A positive attitude and an attitude of GRATITUDE are very important. NOTICING those small things that are good is very important in helping us realize we do have blessings in our lives, however small they may be.
The medication will take a while to kick in and you may not even realize it is helping, but one day you will just realize you feel BETTER…
The same with the counseling. It is a painful process to learn and probe inside yourself, but one day it clicks and starts to feel right.
Making up a “tool chest” to use to “fix” yourself is a process and then USING those tools takes time and work, so give yourself a BIG TOWANDA for getting off to a good start! God bless.
Revelation, best of luck with ther medication.
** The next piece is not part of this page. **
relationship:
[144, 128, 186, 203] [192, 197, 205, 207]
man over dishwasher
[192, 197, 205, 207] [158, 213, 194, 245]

I started on 20mg of citalopram a month ago, dropped down to 10mg after a few days of intense headaches and nausea, and there are pockets of more bearable periods in the day now, say an hour or 30 mins 2 or 3 times a day where I feel like I’m actually alive rather than the walking / slumping dead!
Dear OxD; Truthspeak and all of my other friends here at LF. One thing I know for sure. I would not be this far along the path if I had not found this forum. I didn’t know that I even had to do all of this stuff. Some things are divine in nature indeed. Thanks to all of you for your compassion and for your humanity.
With a grateful heart;
Revelation
I LOVE the analogy that Tea Light used to illustrate the choice we make in whether to contact spath or not!I’ve never been a smoker,but can still understand to some extent,ex:dieting or other life choices.
And,like Revelation and everyone else here,I really do appreciate the support here at LF!My computer was down for about a week and I couldn’t come here for that time to read or post;and I’ve got to admit that since I’m alone most of the time,I felt jittery!